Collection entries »
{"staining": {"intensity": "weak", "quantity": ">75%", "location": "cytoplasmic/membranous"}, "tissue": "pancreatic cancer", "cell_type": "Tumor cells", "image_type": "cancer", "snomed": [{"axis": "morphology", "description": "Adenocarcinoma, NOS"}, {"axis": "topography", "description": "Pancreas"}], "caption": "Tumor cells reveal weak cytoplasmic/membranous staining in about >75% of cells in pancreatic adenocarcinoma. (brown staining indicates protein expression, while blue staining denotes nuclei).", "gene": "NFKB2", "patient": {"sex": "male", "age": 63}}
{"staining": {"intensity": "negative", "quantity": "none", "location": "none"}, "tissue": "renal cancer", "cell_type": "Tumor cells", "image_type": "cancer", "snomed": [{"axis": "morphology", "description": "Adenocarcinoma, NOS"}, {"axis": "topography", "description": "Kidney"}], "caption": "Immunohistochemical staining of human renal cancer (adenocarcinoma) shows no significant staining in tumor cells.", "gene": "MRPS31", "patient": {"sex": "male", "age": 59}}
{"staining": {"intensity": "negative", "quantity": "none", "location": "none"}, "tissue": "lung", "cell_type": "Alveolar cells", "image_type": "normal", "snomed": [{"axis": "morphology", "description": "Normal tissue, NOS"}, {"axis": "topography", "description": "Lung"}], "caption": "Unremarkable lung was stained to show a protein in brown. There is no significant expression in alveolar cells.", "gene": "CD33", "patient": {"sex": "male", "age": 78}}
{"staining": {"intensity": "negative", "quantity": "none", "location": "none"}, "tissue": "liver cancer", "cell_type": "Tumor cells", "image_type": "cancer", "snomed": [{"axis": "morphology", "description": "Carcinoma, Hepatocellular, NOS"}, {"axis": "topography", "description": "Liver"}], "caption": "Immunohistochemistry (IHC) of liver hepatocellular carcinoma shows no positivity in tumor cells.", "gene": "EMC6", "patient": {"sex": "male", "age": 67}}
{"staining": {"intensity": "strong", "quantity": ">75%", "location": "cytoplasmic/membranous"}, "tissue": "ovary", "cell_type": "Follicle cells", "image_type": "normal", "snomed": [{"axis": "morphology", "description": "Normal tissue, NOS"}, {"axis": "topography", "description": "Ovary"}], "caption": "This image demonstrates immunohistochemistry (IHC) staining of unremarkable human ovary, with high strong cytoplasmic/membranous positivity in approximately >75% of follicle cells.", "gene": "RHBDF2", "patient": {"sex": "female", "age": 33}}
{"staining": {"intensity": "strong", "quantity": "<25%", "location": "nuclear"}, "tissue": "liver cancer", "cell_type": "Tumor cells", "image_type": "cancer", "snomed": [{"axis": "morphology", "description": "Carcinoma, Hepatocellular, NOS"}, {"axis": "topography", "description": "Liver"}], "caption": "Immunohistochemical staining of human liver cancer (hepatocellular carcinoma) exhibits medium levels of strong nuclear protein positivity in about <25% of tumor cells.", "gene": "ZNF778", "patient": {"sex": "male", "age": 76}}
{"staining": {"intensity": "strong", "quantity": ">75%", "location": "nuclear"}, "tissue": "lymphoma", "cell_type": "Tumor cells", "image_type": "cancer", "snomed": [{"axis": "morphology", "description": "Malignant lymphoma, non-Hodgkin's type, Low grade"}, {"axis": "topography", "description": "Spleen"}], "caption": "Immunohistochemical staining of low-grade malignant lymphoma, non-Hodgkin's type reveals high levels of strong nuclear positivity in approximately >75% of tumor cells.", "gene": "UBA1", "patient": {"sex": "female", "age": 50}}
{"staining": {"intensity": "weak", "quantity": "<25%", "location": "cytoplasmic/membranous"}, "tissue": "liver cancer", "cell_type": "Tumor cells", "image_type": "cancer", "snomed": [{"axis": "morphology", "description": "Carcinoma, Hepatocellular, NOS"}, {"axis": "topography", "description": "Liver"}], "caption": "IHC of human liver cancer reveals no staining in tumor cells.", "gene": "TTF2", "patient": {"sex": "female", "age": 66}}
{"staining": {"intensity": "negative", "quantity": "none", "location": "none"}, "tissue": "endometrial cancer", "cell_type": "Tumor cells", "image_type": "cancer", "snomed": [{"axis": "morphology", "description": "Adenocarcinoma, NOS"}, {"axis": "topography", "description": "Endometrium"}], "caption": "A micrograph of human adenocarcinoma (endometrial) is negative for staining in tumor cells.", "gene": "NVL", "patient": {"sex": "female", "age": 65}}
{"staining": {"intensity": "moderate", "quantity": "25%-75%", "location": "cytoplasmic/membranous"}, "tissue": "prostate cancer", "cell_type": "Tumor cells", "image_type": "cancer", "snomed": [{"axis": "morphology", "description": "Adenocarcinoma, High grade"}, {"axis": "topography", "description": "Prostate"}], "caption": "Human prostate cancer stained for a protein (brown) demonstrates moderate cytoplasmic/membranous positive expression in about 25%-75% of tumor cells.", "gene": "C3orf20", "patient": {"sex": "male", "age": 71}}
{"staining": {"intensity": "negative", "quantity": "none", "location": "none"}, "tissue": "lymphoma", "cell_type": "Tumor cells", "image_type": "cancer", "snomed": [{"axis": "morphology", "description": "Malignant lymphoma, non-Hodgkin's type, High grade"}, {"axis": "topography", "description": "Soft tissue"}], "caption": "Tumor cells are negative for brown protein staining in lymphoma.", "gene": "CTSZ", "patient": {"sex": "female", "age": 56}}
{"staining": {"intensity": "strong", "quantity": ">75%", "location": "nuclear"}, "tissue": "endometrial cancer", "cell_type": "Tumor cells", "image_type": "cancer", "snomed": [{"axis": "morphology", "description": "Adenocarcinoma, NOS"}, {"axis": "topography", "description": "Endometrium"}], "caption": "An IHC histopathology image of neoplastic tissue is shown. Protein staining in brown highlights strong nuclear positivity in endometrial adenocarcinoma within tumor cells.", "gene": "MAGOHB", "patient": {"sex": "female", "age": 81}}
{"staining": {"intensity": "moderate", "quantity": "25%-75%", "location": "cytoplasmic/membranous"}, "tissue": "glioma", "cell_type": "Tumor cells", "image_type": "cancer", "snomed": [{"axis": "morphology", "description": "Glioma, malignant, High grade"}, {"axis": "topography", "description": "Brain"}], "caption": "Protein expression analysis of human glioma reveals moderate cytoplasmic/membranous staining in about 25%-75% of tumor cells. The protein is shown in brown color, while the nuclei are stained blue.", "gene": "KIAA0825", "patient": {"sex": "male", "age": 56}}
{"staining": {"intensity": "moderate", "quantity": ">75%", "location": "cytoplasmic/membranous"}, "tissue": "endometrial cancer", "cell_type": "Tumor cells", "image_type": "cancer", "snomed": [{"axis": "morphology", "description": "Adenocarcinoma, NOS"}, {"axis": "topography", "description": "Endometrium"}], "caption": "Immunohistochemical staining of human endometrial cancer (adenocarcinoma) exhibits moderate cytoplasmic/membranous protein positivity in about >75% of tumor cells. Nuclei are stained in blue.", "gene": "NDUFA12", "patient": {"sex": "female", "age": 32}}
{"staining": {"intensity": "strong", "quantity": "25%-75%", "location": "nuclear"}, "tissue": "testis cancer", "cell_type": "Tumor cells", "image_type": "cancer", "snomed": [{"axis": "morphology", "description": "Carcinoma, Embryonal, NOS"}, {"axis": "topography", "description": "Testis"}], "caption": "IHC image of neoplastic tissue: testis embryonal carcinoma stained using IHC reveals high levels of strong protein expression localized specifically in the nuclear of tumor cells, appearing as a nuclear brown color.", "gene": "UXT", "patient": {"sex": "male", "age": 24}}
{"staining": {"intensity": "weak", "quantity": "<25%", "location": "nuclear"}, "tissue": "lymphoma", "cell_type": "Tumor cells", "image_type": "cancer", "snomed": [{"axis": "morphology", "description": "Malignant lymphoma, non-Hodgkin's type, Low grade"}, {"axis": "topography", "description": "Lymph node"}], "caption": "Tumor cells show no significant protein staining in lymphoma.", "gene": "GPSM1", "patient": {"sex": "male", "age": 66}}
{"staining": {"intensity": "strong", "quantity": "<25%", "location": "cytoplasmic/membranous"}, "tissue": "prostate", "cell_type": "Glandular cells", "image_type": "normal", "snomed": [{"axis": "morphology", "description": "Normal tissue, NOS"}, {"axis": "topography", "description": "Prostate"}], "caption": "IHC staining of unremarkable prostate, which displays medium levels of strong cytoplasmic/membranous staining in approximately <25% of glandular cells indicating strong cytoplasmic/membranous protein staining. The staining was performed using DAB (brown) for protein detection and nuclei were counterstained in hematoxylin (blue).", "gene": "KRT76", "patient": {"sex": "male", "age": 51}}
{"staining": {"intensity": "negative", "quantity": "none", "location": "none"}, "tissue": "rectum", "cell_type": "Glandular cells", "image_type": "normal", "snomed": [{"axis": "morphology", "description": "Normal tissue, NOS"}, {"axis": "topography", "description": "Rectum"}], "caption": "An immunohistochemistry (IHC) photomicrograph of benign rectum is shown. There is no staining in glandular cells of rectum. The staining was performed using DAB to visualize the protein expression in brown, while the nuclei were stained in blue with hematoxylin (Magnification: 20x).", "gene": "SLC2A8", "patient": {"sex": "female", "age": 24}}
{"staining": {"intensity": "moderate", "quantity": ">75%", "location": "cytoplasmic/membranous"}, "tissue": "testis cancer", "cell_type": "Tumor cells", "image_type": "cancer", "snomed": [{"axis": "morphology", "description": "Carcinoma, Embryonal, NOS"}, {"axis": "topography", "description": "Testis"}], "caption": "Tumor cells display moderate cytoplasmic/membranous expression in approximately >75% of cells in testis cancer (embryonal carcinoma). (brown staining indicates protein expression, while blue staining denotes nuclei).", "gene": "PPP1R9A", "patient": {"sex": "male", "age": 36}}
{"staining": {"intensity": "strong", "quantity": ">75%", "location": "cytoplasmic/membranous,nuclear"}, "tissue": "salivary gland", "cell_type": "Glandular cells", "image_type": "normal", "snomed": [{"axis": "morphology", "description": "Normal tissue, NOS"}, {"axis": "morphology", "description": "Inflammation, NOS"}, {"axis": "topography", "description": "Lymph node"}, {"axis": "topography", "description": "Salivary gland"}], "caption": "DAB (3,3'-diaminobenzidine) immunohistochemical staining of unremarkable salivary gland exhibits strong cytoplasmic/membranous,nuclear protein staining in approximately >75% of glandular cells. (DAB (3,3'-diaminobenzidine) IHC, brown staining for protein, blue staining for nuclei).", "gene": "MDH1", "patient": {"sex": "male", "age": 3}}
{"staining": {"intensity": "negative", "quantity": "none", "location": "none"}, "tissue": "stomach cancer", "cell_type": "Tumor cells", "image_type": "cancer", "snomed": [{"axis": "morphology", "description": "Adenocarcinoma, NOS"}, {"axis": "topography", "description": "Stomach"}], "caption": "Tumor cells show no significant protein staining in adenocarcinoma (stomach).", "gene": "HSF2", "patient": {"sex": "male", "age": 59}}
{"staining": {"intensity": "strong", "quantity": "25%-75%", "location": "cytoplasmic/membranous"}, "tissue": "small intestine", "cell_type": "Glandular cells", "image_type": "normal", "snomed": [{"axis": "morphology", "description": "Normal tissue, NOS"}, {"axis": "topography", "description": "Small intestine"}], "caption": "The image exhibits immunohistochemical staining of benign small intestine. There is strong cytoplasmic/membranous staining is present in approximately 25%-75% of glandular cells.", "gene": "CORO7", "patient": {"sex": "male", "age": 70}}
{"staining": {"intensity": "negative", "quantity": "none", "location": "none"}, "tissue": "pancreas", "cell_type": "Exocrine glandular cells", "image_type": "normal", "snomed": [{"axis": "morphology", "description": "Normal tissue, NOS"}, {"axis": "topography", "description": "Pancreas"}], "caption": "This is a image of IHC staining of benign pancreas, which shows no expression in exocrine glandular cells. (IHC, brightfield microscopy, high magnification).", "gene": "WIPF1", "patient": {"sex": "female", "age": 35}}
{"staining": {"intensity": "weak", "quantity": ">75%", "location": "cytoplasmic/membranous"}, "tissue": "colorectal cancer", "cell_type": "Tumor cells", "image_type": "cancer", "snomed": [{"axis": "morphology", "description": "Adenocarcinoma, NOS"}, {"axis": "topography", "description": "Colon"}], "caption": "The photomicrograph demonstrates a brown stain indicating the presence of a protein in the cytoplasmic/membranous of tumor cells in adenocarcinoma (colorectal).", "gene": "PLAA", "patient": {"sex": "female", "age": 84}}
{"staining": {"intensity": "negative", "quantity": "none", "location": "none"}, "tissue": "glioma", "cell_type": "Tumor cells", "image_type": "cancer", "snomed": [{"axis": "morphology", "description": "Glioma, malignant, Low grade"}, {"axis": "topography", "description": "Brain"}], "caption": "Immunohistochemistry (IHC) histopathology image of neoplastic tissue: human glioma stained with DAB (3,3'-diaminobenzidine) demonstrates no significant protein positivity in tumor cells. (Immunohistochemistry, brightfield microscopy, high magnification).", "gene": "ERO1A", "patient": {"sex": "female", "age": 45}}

EXERCISE DIRECTIONS »
Beginning at the line with "unremarkable prostate, which" and stopping after the line with "immunohistochemistry (IHC) photomicrograph", please write out every line of the data above exactly and nothing else.

SOLUTION TO THE EXERCISE »
{"staining": {"intensity": "strong", "quantity": "<25%", "location": "cytoplasmic/membranous"}, "tissue": "prostate", "cell_type": "Glandular cells", "image_type": "normal", "snomed": [{"axis": "morphology", "description": "Normal tissue, NOS"}, {"axis": "topography", "description": "Prostate"}], "caption": "IHC staining of unremarkable prostate, which displays medium levels of strong cytoplasmic/membranous staining in approximately <25% of glandular cells indicating strong cytoplasmic/membranous protein staining. The staining was performed using DAB (brown) for protein detection and nuclei were counterstained in hematoxylin (blue).", "gene": "KRT76", "patient": {"sex": "male", "age": 51}}
{"staining": {"intensity": "negative", "quantity": "none", "location": "none"}, "tissue": "rectum", "cell_type": "Glandular cells", "image_type": "normal", "snomed": [{"axis": "morphology", "description": "Normal tissue, NOS"}, {"axis": "topography", "description": "Rectum"}], "caption": "An immunohistochemistry (IHC) photomicrograph of benign rectum is shown. There is no staining in glandular cells of rectum. The staining was performed using DAB to visualize the protein expression in brown, while the nuclei were stained in blue with hematoxylin (Magnification: 20x).", "gene": "SLC2A8", "patient": {"sex": "female", "age": 24}}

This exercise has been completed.